The Modulus 18986432541971
The n exponent 65537
The private key 6313259843585


Now we have all the numbers we need.  The modulus, and n is publicly broadcast as the public key, while the private key is kept secret.  To encrypt data, the formula is (plain text)^n mod modulus.

To efficiently take the modulus of a large exponential number, we use the following properties of modulo division as demonstrated in this example:

$$
a \enspace mod \enspace b = c
$$
$$
a^2 \enspace mod \enspace b = c^2 \enspace mod \enspace b = d
$$
$$
a^4 \enspace mod \enspace b = d^2 \enspace mod \enspace b = e
$$
$$
a^8 \enspace mod \enspace b = e^2 \enspace mod \enspace b = f
$$

To calculate 
$
a^{13} \enspace mod \enspace b
$
would be equivalent to 
$
(a^8 \enspace mod \enspace b \times a^4 \enspace mod \enspace b \times a \enspace mod \enspace b ) \enspace mod \enspace b
$

Which can be expressed as 
$
(f \times e \times c) \enspace mod \enspace b
$
using the coefficients in the table above

The trick to tackling a large exponential modulo function (even when the numbers are hundreds of digits long) is to determine all necessary squared modulo coefficients, then multiply the necessary corresponding coefficients so that the product equates to the original number, and determine its modulus.

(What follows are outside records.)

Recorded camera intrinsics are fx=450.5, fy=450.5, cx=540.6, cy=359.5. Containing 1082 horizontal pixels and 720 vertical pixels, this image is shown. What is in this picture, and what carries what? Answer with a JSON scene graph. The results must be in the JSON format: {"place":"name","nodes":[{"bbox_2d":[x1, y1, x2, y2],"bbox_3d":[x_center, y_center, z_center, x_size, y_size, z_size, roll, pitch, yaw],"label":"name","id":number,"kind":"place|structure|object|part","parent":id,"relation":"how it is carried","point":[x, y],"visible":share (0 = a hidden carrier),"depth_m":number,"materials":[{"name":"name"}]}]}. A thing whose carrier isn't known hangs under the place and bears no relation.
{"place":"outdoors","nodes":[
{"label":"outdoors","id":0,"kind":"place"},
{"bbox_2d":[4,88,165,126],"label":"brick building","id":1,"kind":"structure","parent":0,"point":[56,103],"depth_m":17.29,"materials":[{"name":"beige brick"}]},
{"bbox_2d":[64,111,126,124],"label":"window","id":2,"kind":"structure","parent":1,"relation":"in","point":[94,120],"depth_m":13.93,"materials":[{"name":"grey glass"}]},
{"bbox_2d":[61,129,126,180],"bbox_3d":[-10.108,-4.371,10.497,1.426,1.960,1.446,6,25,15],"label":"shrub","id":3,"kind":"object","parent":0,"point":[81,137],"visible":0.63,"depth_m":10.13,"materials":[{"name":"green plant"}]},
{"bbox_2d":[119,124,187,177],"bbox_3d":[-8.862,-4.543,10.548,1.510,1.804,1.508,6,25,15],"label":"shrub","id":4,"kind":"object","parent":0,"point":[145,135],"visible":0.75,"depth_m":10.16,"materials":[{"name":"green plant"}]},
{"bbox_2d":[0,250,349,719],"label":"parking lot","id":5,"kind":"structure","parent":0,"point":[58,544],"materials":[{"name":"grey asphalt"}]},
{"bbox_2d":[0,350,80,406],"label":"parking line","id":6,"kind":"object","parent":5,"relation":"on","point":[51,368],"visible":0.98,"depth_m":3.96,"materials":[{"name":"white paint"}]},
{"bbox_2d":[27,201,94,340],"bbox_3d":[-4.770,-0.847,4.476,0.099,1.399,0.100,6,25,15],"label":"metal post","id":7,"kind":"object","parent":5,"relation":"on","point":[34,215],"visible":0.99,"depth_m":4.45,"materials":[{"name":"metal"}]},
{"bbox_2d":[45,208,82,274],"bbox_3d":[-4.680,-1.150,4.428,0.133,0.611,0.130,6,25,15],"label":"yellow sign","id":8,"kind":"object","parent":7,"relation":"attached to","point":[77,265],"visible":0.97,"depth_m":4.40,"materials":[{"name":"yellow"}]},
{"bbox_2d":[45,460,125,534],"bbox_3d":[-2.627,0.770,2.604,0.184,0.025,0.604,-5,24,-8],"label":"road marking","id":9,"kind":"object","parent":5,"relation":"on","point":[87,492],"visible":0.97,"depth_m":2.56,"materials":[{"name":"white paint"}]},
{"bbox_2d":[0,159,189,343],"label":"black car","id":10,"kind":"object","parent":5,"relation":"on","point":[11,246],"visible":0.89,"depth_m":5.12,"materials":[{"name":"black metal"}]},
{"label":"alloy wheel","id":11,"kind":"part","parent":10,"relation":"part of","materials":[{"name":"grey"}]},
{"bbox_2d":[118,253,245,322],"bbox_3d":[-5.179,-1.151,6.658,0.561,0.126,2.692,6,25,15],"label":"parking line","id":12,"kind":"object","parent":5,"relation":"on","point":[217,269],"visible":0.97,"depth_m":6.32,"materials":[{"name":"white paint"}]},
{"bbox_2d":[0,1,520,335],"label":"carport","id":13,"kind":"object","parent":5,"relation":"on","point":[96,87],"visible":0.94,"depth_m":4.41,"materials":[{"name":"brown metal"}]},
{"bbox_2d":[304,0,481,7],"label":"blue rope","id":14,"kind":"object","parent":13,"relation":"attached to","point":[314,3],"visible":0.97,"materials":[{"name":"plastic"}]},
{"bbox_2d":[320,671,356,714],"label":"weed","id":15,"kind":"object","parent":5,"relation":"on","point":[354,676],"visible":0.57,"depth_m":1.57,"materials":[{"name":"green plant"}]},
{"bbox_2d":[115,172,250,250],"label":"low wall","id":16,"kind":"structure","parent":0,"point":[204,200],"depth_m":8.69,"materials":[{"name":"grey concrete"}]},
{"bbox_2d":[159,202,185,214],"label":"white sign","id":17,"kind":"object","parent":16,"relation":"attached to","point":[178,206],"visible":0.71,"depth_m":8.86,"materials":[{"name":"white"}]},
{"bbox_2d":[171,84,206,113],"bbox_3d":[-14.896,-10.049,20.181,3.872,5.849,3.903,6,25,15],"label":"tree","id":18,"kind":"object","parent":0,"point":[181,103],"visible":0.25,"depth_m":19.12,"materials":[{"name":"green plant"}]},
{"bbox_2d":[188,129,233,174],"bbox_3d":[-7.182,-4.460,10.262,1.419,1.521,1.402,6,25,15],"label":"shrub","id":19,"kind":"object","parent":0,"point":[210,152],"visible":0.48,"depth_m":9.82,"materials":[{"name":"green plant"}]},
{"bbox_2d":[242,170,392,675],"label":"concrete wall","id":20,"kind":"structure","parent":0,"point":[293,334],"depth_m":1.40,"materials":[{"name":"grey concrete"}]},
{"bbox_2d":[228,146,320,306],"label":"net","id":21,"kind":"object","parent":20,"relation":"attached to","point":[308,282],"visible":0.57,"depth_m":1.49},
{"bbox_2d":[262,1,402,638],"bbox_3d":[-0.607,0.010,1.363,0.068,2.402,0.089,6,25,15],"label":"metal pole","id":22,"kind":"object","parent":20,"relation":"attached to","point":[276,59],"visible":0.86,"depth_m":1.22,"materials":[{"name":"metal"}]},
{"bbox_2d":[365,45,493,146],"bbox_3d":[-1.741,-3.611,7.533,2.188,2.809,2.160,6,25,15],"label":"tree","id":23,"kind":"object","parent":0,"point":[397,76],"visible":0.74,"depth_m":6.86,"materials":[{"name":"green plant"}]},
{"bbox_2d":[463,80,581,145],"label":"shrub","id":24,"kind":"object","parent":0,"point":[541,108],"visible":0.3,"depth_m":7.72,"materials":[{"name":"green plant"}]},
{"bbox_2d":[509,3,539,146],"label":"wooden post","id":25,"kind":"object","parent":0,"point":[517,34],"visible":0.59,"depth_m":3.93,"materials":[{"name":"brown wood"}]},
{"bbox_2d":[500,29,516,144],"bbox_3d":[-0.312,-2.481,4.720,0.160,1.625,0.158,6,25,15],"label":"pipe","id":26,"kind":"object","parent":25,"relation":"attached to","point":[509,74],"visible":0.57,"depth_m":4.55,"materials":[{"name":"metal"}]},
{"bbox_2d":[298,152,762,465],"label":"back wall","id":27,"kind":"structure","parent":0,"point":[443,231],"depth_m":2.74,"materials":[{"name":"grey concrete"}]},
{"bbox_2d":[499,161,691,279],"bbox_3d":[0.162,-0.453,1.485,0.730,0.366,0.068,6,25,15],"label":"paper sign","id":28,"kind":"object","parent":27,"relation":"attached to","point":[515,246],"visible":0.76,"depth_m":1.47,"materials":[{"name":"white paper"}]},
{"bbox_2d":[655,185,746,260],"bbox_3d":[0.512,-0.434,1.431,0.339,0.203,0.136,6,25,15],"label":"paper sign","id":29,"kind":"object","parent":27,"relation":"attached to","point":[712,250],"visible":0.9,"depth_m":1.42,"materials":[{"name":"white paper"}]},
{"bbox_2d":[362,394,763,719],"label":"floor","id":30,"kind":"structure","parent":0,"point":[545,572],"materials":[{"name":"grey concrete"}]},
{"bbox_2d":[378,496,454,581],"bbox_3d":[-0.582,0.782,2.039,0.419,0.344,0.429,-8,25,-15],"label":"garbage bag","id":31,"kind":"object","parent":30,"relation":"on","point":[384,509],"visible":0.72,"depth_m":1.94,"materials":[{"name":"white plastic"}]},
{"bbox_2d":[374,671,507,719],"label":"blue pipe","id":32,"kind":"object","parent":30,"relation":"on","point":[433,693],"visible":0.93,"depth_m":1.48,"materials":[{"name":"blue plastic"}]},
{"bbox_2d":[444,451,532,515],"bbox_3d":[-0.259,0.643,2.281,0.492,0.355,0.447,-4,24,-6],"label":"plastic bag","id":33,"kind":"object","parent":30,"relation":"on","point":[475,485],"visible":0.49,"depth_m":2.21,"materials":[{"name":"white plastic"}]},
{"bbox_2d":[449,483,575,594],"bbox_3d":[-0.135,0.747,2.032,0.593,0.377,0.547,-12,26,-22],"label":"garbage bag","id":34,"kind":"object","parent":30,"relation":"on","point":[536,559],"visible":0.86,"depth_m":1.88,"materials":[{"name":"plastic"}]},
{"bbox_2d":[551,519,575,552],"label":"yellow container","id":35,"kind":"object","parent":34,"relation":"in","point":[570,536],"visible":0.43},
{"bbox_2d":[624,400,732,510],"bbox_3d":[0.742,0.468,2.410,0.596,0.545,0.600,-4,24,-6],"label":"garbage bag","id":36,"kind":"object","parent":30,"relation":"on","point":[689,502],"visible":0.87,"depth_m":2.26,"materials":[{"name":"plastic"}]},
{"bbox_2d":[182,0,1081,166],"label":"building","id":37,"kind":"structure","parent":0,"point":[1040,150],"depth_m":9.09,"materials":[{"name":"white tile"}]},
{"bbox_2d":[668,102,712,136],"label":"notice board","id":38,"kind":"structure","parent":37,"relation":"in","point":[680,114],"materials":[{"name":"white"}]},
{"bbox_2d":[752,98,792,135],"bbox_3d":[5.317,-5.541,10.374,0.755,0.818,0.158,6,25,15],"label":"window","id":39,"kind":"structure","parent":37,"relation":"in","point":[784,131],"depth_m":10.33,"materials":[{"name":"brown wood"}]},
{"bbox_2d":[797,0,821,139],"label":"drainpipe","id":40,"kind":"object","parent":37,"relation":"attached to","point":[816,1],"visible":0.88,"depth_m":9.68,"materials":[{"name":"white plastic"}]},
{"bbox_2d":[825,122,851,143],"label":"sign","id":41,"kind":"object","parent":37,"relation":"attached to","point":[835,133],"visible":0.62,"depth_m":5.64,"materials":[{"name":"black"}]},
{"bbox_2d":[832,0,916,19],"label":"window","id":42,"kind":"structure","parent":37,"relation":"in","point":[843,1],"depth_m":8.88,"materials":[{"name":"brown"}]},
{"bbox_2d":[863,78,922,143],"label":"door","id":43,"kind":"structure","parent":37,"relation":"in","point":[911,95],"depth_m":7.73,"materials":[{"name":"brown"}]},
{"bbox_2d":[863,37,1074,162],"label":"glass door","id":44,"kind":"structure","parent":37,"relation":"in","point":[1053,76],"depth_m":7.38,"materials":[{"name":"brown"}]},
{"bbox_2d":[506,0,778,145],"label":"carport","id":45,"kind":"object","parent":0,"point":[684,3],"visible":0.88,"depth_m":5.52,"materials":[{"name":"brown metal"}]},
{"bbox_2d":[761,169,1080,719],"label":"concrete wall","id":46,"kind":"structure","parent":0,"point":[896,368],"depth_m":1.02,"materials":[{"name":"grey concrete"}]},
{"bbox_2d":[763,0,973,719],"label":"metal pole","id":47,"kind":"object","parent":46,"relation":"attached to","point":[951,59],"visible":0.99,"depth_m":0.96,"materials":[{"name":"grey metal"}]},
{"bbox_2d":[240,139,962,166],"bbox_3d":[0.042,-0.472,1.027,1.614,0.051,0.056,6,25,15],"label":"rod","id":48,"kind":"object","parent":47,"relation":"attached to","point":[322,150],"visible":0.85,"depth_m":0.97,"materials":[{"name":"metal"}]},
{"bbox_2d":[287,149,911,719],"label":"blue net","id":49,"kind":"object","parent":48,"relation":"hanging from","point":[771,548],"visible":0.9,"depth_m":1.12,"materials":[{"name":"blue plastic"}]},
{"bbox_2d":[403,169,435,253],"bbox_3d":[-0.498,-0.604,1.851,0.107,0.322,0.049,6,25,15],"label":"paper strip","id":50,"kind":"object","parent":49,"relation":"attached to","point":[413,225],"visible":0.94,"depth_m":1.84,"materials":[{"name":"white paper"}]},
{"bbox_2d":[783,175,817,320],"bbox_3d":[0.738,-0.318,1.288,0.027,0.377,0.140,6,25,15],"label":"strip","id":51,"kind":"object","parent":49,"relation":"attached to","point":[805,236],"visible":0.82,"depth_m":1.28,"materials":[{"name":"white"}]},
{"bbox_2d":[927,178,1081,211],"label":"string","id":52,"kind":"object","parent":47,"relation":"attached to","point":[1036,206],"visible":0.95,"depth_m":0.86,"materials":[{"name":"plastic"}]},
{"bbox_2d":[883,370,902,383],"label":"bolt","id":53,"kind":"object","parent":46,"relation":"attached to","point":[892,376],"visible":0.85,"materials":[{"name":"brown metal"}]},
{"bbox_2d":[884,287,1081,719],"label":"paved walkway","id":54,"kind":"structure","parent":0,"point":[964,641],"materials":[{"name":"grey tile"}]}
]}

This effect is reflected in the ModuloExponent function defined earlier in the first code box.


Now we have all the necessary fuctions and variables defined.  We will attempt to encrypt a number

In [22]:
#Replace the plaintext variable with any number you like
plaintext = 2

Now to encrypt it using the modulo exponent function.  We will take the plaintext to the nth power mod Modulus

In [23]:
ciphertext = ModuloExponent(plaintext, n, modulus)
print("The plaintext number has been changed to: ",ciphertext)

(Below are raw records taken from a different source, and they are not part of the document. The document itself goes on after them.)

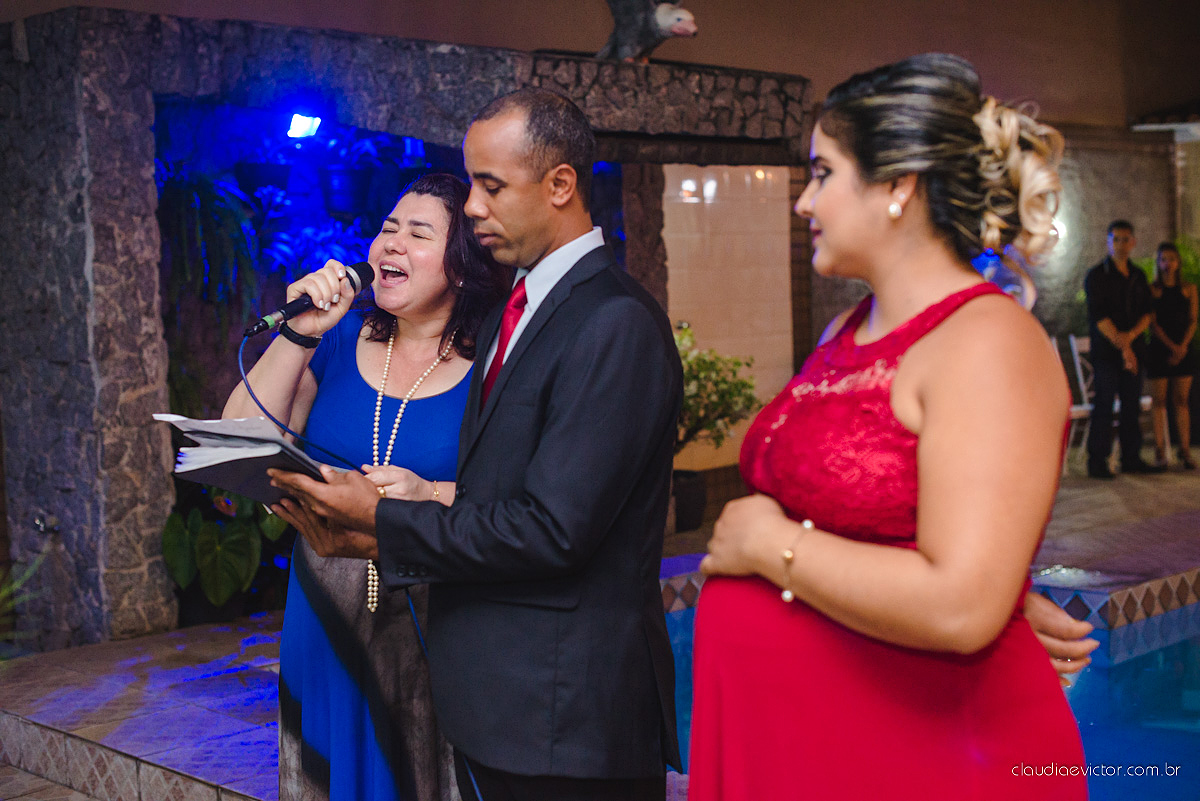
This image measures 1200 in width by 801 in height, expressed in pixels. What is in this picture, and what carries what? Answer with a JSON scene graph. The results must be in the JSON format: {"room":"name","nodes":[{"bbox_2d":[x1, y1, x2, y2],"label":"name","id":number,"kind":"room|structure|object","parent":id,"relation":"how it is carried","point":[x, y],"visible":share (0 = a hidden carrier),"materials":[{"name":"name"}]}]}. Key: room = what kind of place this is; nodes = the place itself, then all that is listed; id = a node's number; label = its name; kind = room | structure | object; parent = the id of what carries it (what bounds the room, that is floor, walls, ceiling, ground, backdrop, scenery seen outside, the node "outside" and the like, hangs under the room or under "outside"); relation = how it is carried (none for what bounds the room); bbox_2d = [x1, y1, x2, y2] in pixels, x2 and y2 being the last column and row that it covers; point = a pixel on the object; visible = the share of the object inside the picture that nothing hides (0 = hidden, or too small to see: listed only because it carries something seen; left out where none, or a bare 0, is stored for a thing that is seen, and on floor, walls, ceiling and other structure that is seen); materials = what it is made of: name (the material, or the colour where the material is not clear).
{"room":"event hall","nodes":[
{"label":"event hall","id":0,"kind":"room"},
{"bbox_2d":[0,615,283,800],"label":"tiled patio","id":1,"kind":"structure","parent":0,"point":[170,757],"materials":[{"name":"brown tile"}]},
{"bbox_2d":[226,174,507,800],"label":"woman","id":2,"kind":"object","parent":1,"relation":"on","point":[437,204],"visible":0.72},
{"bbox_2d":[241,261,373,339],"label":"microphone","id":3,"kind":"object","parent":2,"relation":"in","point":[259,328],"visible":0.96,"materials":[{"name":"black metal"}]},
{"bbox_2d":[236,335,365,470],"label":"cable","id":4,"kind":"object","parent":3,"relation":"attached to","point":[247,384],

The plaintext number has been changed to:  11201462320055


The ciphertext variable is now the encrypted plaintext number.  The cipher text can be safely sent throughout the internet and only the person with the private key can decrypt it.  To decrypt the ciphertext, we take the cipher text to the private key's power mod Modulus.

In [24]:
decryptedtext = ModuloExponent(ciphertext, pkey, modulus)
print("The decrypted number is: ", decryptedtext)
print("which should match with the original plaintext", plaintext)

The decrypted number is:  2
which should match with the original plaintext 2